(Dataset entries)
----
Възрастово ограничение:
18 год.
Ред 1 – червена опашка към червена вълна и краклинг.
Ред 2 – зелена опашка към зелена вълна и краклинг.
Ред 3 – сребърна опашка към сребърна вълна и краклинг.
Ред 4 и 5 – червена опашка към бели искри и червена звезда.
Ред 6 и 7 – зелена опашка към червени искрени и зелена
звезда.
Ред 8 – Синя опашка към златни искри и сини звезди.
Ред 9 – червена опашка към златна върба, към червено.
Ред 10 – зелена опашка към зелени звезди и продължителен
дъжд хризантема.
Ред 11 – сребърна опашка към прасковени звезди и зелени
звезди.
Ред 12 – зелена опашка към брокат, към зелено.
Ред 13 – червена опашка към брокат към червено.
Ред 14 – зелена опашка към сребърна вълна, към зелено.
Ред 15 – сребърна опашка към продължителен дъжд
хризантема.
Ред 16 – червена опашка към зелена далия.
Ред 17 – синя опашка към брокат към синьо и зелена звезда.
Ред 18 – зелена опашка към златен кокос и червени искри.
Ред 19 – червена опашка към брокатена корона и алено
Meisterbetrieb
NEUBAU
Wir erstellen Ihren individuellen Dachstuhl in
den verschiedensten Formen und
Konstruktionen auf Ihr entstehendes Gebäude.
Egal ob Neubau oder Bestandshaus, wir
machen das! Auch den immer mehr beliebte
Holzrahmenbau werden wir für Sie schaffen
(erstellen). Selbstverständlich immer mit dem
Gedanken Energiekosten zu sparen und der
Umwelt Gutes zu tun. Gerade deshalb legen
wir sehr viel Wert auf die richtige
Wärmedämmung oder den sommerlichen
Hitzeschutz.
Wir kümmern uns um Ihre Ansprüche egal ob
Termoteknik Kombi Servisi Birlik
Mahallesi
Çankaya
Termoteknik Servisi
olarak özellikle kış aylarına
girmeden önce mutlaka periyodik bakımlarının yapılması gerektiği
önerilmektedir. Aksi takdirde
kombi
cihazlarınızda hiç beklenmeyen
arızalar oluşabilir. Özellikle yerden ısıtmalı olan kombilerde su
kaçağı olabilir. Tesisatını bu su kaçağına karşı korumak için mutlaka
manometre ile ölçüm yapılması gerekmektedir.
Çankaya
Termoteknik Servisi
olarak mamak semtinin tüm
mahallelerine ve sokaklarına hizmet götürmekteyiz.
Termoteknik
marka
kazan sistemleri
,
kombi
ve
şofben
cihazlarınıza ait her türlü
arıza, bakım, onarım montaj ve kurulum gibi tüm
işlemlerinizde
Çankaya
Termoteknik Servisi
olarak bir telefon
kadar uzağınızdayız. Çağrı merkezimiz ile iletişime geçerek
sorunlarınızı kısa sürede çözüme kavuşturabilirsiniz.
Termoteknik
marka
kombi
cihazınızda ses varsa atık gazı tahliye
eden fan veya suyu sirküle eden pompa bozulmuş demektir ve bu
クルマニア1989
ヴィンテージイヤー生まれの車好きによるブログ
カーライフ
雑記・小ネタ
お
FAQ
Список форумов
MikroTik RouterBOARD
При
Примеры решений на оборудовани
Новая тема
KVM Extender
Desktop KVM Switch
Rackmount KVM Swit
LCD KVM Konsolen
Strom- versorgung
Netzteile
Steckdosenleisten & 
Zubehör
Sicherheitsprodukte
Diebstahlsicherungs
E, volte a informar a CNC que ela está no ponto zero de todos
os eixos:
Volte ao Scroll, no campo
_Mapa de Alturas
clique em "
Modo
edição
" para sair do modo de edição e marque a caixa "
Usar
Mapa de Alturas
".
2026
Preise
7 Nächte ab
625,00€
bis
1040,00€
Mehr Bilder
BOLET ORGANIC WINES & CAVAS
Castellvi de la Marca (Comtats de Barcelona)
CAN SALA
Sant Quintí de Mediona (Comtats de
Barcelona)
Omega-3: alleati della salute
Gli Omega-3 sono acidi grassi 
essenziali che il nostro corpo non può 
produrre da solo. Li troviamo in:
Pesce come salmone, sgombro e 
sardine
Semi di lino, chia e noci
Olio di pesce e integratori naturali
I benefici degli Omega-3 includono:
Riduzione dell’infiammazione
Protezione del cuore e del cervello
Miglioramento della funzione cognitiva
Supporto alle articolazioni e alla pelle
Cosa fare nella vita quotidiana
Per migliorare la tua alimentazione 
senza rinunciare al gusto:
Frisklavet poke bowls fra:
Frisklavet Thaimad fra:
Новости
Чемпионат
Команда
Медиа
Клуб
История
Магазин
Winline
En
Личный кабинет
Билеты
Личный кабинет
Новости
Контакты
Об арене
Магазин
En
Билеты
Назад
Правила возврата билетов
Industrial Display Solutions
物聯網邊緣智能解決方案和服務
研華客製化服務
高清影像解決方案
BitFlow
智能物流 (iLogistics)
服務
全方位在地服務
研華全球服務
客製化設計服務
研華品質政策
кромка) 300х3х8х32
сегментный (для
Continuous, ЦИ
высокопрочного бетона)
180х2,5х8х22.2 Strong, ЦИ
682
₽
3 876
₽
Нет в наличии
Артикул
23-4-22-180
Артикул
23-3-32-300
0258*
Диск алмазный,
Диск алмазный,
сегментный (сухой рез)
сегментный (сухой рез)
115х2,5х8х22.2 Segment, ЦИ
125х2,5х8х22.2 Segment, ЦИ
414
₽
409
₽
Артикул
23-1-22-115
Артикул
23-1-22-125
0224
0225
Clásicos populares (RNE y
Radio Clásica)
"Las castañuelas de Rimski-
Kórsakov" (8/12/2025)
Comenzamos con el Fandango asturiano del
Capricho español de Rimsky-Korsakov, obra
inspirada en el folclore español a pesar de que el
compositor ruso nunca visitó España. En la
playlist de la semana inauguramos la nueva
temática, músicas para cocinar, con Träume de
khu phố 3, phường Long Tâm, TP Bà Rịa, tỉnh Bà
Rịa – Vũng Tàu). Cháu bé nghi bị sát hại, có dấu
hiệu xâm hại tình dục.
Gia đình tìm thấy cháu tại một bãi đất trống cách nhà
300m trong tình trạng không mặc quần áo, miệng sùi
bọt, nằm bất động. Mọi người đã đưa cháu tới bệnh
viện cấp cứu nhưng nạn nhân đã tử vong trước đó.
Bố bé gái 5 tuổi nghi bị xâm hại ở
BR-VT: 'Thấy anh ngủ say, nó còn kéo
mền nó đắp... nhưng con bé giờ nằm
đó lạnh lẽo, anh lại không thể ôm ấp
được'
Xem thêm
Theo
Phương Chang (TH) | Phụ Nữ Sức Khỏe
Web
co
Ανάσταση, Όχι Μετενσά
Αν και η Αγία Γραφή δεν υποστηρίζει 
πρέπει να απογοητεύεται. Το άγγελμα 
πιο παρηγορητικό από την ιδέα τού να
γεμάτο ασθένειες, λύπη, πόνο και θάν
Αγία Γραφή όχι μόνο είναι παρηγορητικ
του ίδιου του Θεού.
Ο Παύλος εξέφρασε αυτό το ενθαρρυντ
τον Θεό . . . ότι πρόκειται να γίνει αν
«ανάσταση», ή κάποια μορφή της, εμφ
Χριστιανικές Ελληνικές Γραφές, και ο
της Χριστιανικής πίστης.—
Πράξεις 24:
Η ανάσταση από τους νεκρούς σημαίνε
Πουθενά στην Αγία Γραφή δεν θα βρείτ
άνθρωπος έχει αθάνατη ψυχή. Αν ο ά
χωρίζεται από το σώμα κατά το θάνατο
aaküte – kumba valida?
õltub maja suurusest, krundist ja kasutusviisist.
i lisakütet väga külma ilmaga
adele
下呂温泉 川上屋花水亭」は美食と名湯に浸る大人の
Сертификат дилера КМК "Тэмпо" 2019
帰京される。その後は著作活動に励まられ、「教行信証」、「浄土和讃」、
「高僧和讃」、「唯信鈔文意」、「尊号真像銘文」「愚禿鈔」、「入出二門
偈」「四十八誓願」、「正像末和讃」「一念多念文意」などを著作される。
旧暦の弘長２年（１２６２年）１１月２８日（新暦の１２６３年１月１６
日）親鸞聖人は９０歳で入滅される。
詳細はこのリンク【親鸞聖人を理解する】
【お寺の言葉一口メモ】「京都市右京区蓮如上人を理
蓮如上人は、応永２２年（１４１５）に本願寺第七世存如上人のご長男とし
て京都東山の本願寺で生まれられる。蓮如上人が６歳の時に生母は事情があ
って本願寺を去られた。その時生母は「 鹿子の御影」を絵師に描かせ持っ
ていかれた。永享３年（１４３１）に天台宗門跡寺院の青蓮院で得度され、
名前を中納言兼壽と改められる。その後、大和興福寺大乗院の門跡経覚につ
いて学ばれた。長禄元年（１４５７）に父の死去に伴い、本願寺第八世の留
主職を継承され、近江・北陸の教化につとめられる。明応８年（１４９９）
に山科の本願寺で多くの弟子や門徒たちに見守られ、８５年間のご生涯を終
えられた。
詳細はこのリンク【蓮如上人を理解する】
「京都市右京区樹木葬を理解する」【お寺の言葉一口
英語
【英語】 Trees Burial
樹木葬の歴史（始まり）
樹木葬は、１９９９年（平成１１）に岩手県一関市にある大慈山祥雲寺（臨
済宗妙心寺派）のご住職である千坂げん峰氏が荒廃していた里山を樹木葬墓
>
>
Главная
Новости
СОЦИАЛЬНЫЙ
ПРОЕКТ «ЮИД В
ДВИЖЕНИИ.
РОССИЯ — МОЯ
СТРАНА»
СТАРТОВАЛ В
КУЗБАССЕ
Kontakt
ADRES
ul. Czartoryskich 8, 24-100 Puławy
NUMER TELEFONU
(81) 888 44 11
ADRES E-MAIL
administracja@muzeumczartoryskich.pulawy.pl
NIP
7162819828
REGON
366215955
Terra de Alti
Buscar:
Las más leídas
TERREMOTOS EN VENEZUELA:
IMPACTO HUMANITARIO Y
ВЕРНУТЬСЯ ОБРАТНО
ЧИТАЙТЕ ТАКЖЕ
----
*Task item*: Retype the lines from the first line through the line containing "Ред 12 – зелена", inclusive.

*Answer section*:
Възрастово ограничение:
18 год.
Ред 1 – червена опашка към червена вълна и краклинг.
Ред 2 – зелена опашка към зелена вълна и краклинг.
Ред 3 – сребърна опашка към сребърна вълна и краклинг.
Ред 4 и 5 – червена опашка към бели искри и червена звезда.
Ред 6 и 7 – зелена опашка към червени искрени и зелена
звезда.
Ред 8 – Синя опашка към златни искри и сини звезди.
Ред 9 – червена опашка към златна върба, към червено.
Ред 10 – зелена опашка към зелени звезди и продължителен
дъжд хризантема.
Ред 11 – сребърна опашка към прасковени звезди и зелени
звезди.
Ред 12 – зелена опашка към брокат, към зелено.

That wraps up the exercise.